- [REQUIREMENT] Beginning with the first line of the data below, set down each line exactly through the line that contains "#+BEGIN_EXAMPLE".

--- START ---

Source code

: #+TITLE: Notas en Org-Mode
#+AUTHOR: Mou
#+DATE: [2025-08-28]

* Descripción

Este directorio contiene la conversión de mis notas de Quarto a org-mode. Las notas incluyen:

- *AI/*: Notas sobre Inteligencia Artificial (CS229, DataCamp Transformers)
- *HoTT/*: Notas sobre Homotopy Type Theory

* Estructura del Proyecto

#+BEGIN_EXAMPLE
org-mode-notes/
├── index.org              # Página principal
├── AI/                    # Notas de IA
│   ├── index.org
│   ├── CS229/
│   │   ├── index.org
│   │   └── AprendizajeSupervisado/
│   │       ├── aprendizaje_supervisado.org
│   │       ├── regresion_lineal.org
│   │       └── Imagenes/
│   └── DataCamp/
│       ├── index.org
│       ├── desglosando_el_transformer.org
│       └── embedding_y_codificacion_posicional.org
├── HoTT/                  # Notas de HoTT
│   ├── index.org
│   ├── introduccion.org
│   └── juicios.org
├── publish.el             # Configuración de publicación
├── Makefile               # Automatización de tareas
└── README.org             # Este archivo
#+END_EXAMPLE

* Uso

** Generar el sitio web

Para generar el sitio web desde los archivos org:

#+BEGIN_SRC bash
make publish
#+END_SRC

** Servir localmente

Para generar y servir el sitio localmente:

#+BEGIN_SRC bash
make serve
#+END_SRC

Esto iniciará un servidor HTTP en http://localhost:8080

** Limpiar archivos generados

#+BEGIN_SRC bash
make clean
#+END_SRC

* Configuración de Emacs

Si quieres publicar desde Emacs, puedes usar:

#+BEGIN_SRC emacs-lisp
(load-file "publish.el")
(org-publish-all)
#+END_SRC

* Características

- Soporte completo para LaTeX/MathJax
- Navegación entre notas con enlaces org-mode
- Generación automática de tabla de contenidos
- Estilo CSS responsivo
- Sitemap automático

--- END ---

- [WRITTEN ANSWER]
Source code

: #+TITLE: Notas en Org-Mode
#+AUTHOR: Mou
#+DATE: [2025-08-28]

* Descripción

Este directorio contiene la conversión de mis notas de Quarto a org-mode. Las notas incluyen:

- *AI/*: Notas sobre Inteligencia Artificial (CS229, DataCamp Transformers)
- *HoTT/*: Notas sobre Homotopy Type Theory

* Estructura del Proyecto

#+BEGIN_EXAMPLE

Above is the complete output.